After Joey was fed and the two young ones were in from school, Ma called a conference. ‘There’s no need to ask you to the table,’ she said scathingly to Molly. ‘Since you’ve never moved from breakfast!’ Janet was duly dispatched upstairs to fetch her father who started blubbering the instant he set eyes on Joey.
‘You can stop that before you start!’ chided Ma. ‘We’ve a deal of sorting to do. Yes, you can stay,’ she told the little ones. ‘This is your life as much as it’s ours and as you can all see . . .’ She waved a hand in the direction of the sofa. ‘Nothing will ever be the same as it was. That, Molly, is a fact.’
They sat round the table, all four of them, the younger pair hovering by the dresser.
‘Right,’ began Ma. ‘We’re moving. Janet and I have decided on it, for we shall need more room with me-lad-o to take care of. To begin with, we re-open all the shops. Paddy, you will pull yourself together, hire a boy and continue with the bikes—’

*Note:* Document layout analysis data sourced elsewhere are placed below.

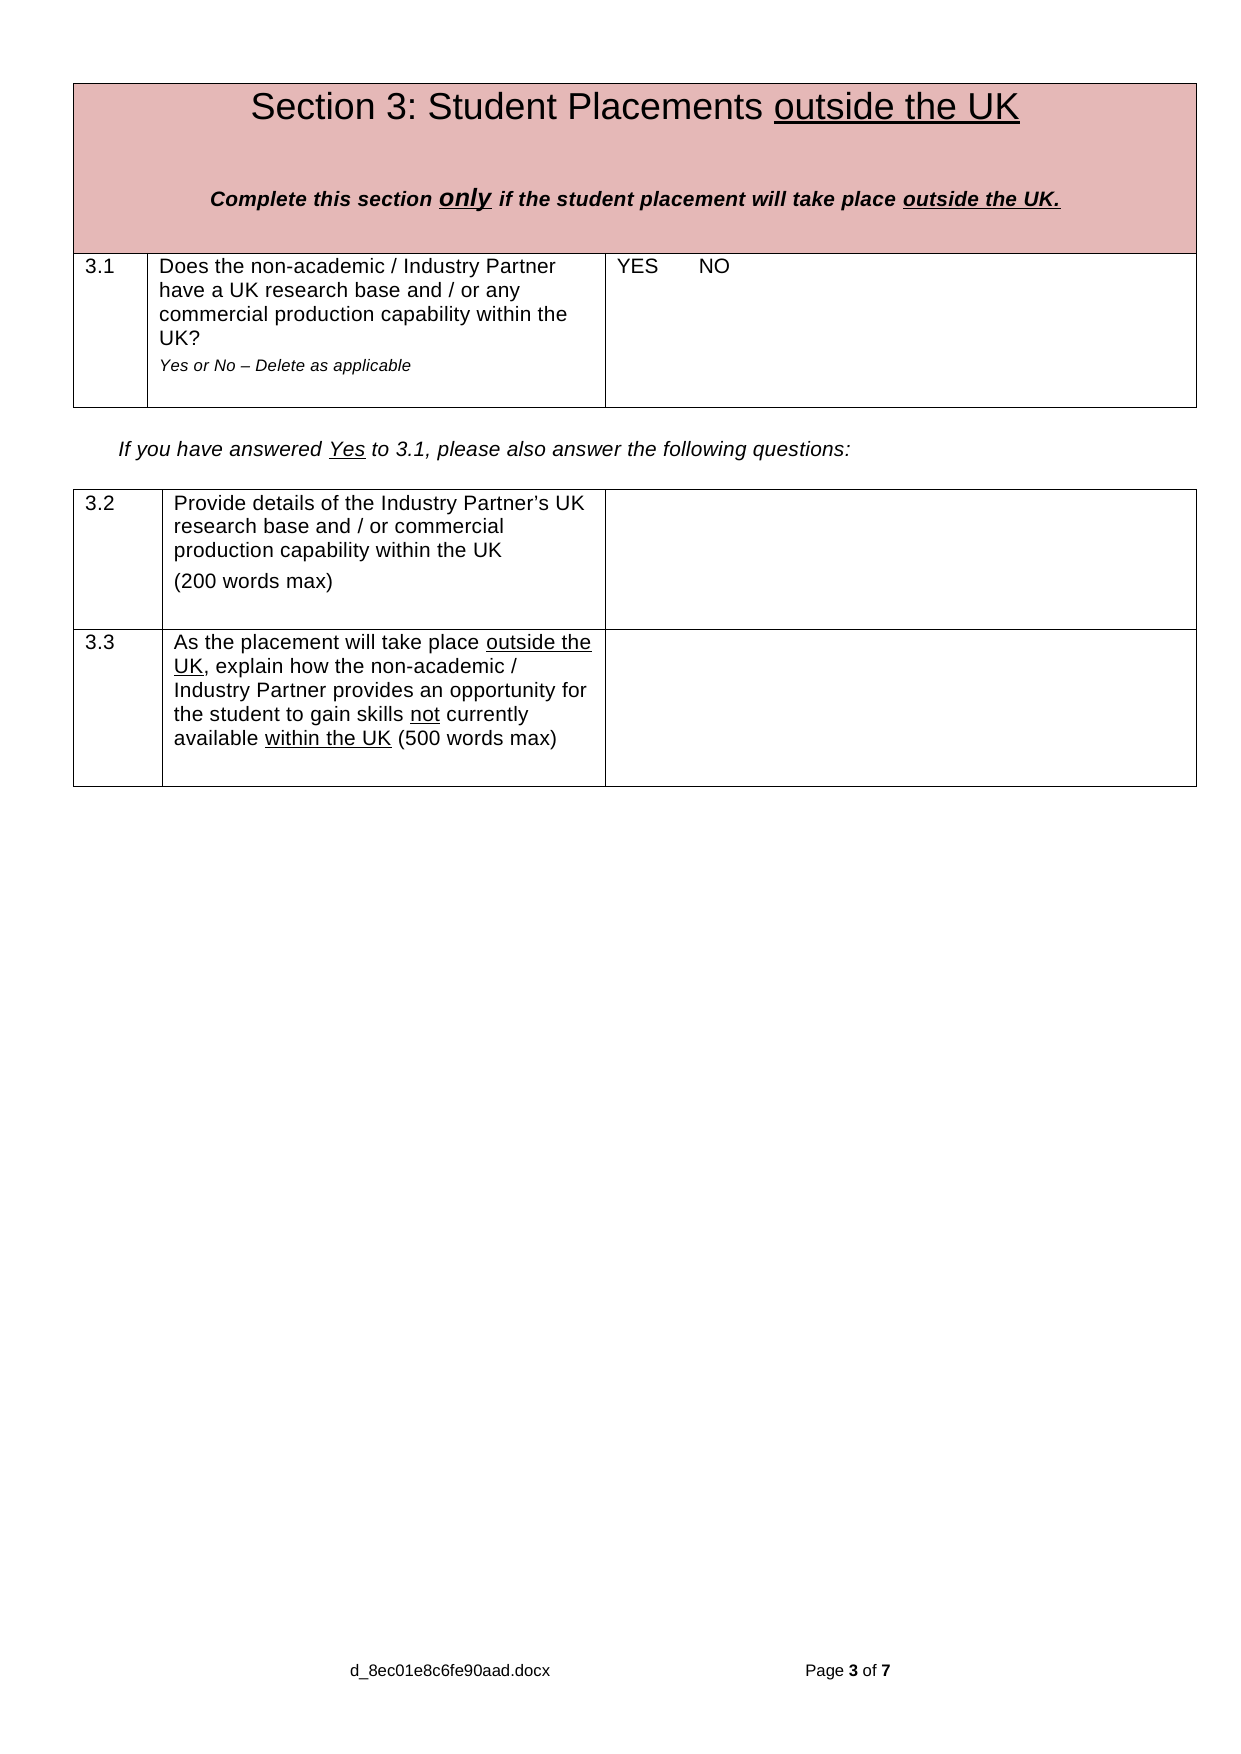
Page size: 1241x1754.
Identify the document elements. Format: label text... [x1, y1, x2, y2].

table_cell 3.3 [74, 630, 162, 786]
table_cell [606, 630, 1196, 786]
table_cell Does the non-academic / Industry Partner have a UK research base and / or any commercial production capability within the UK? Yes or No – Delete as applicable [148, 254, 605, 407]
table_header Section 3: Student Placements outside the UK Complete this section only if the student placement will take place outside the UK. [74, 84, 1196, 253]
table_header Provide details of the Industry Partner’s UK research base and / or commercial production capability within the UK (200 words max) [163, 490, 605, 629]
table_header 3.2 [74, 490, 162, 629]
text If you have answered Yes to 3.1, please also answer the following questions: [118, 437, 1122, 461]
table_cell As the placement will take place outside the UK, explain how the non-academic / Industry Partner provides an opportunity for the student to gain skills not currently available within the UK (500 words max) [163, 630, 605, 786]
table_cell YES NO [606, 254, 1196, 407]
table_header [606, 490, 1196, 629]
table_cell 3.1 [74, 254, 147, 407]
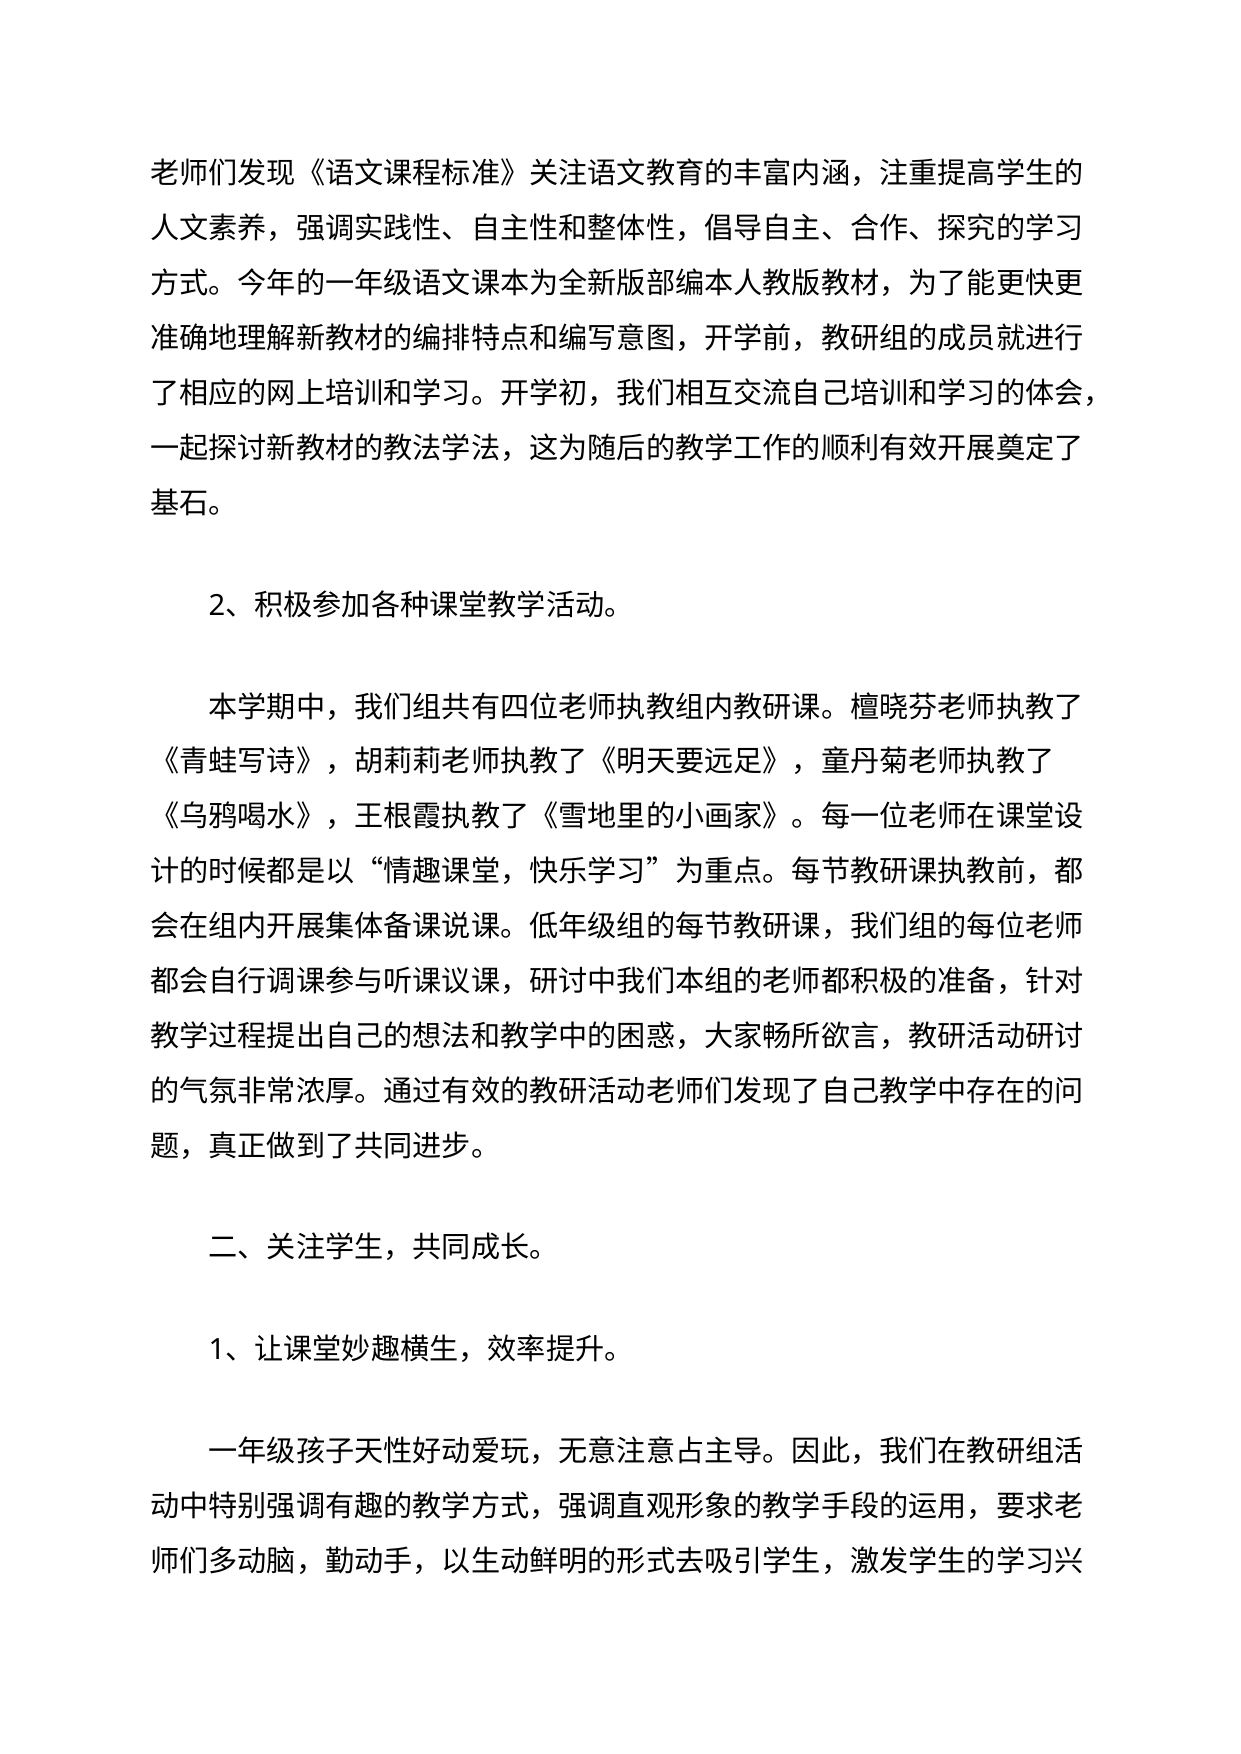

‘I couldn’t go in there again! Not without him, not without Joey!’
‘You are going! Molly – you and I will run the kitchen between us. We’ll take turns about – stay with Joey one day, go into work the next. I have arranged extra help both in the shops and at home. Mrs Seddon will give a hand here for a small consideration—’
‘No.’ Molly looked Ma straight in the eye. ‘I’m not stopping here with . . . with him. He’s not Joey. I don’t know who he is, but he’s not my Joey . . .’
Daisy frowned. ‘Then why is he in our house? Don’t talk so daft, Mam! Course it’s our Joey.’